Chefarzt der Klinik für Innere Medizin – Angiologie und Hämostaseologie Zentrum für Gefäßmedizin, Vivantes Klinikum im Friedrichshain, Berlin

„Das ist sicher eine interessante Studie. In den europäischen Leitlinien zur Thromboseprophylaxe wird ASS (Aspirin; Anm. d. Red.) schon länger als eine Option zur Thromboseprophylaxe nach Operationen erwähnt. Ich gehöre eher zu den Skeptikern und glaube nicht, dass ASS in dieser Indikation den Antikoagulantien (Wirkstoffe zur Hemmung der Blutgerinnung; Anm. d. Red.) wie niedermolekularem Heparin ebenbürtig ist. Wenn man sich das Studienkollektiv in der aktuellen Studie ansieht, ist es durchaus heterogen im Hinblick auf das Risiko einer venösen Thrombose nach Operation nach einer Extremitätenfraktur. In einer Studie aus dem vergangenen Jahr zeigte sich Enoxaparin Aspirin in der Prophylaxe von Thrombosen nach der Operation überlegen [1].“

„Meine Einschätzung ist folgende: ASS hat einen (geringen) Effekt in der Verhinderung venöser Thrombosen nach operativen Eingriffen bei Frakturen. Dieser Effekt ist, wenn man alle Literatur zugrunde legt, wahrscheinlich geringer als der mit einer Thromboseprophylaxe mit niedermolekularem Heparin. Die Wahl des Medikaments zur Thromboseprophylaxe ist abhängig vom Basisrisiko. Das bedeutet, Patienten mit einem hohen Risiko für eine venöse Thrombose profitieren weniger von ASS als von niedermolekularem Heparin. Das wird durch die Studie nach Hüft- und Kniegelenksersatz (beides Operationen mit einem hohen Thromboserisiko) untermauert [1]. Der Vorteil einer Antikoagulation zeigt sich im übertragenen Sinne aber auch in den Studien, die zur Sekundärprophylaxe nach venöser Thromboembolie durchgeführt wurden, zum Beispiel die Choice-Studie [2]. Hier wurden Patienten nach sechs bis zwölf Monaten Antikoagulation randomisiert in ASS, Rivaroxaban 10 Milligramm und Rivaroxaban 20 Milligramm zur weiteren Sekundärprophylaxe. In der Nachbeobachtungszeit zeigte sich Rivaroxaban bei der Verhinderung einer erneuten Thrombose in beiden Dosierungen deutlich effektiver als ASS. Im Vergleich zum Placebo senkt allerdings auch ASS das Risiko eines Thromboserezidivs.“

„Damit ist meine Schlussfolgerung auch mit Blick auf die Publikation der aktuellen Daten, dass ASS abhängig von dem individuellen Thromboserisiko des Patienten im Einzelfall nicht ausreichend sein kann.“

Angaben zu möglichen Interessenkonflikten

Alle: Keine Angaben erhalten.

Primärquelle

Major Extremity Trauma Research Consortium (2023): Aspirin or Low-Molecular-Weight Heparin for Thromboprophylaxis after a Fracture. The New England Journal of Medicine. DOI: 10.1056/NEJMoa2205973.

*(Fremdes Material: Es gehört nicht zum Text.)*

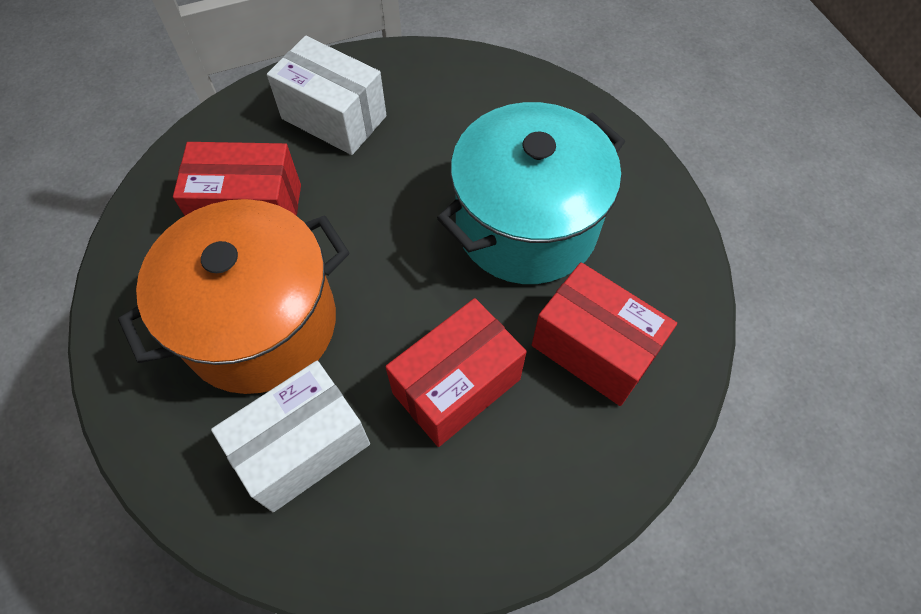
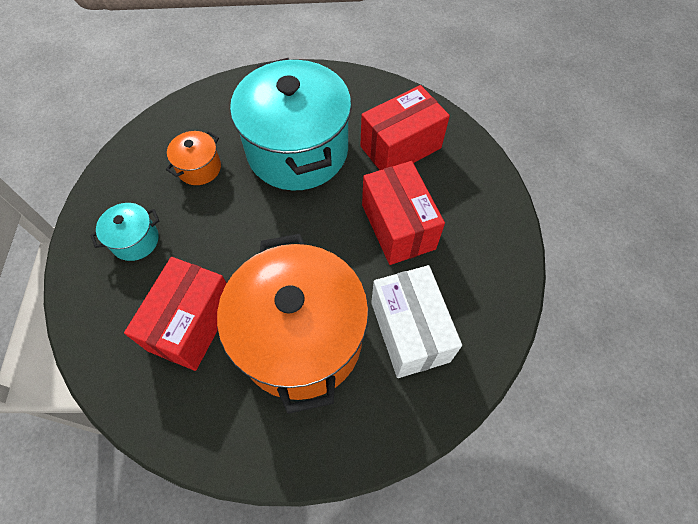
camera: 70 degrees left, 0 degrees up
(334, 117) = (135, 240): white box -> turquoise pot
(453, 134) = (199, 168): none -> orange pot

Literaturstellen, die von den Experten zitiert wurden

[1] Cristal Study Group (2022): Effect of Aspirin vs Enoxaparin on Symptomatic Venous Thromboembolism in Patients Undergoing Hip or Knee Arthroplasty. Jama. DOI: 10.1001/jama.2022.13416.

[2] Weitz JI et al. (2017): Rivaroxaban or Aspirin for Extended Treatment of Venous Thromboembolism. The New England Journal of Medicine. DOI: 10.1056/NEJMoa1700518.

Literaturstellen, die vom SMC zitiert wurden

[I] Arbeitsgemeinschaft der Wissenschaftlichen Medizinischen Fachgesellschaften (15.10.2015): S3-Leitlinie: Prophylaxe der venösen Thromboembolie (VTE).

[II] Matharu GS et al. (2020): Clinical Effectiveness and Safety of Aspirin for Venous Thromboembolism Prophylaxis After Total Hip and Knee Replacement. Jama Internal Medicine. DOI: 10.1001/jamainternmed.2019.6108.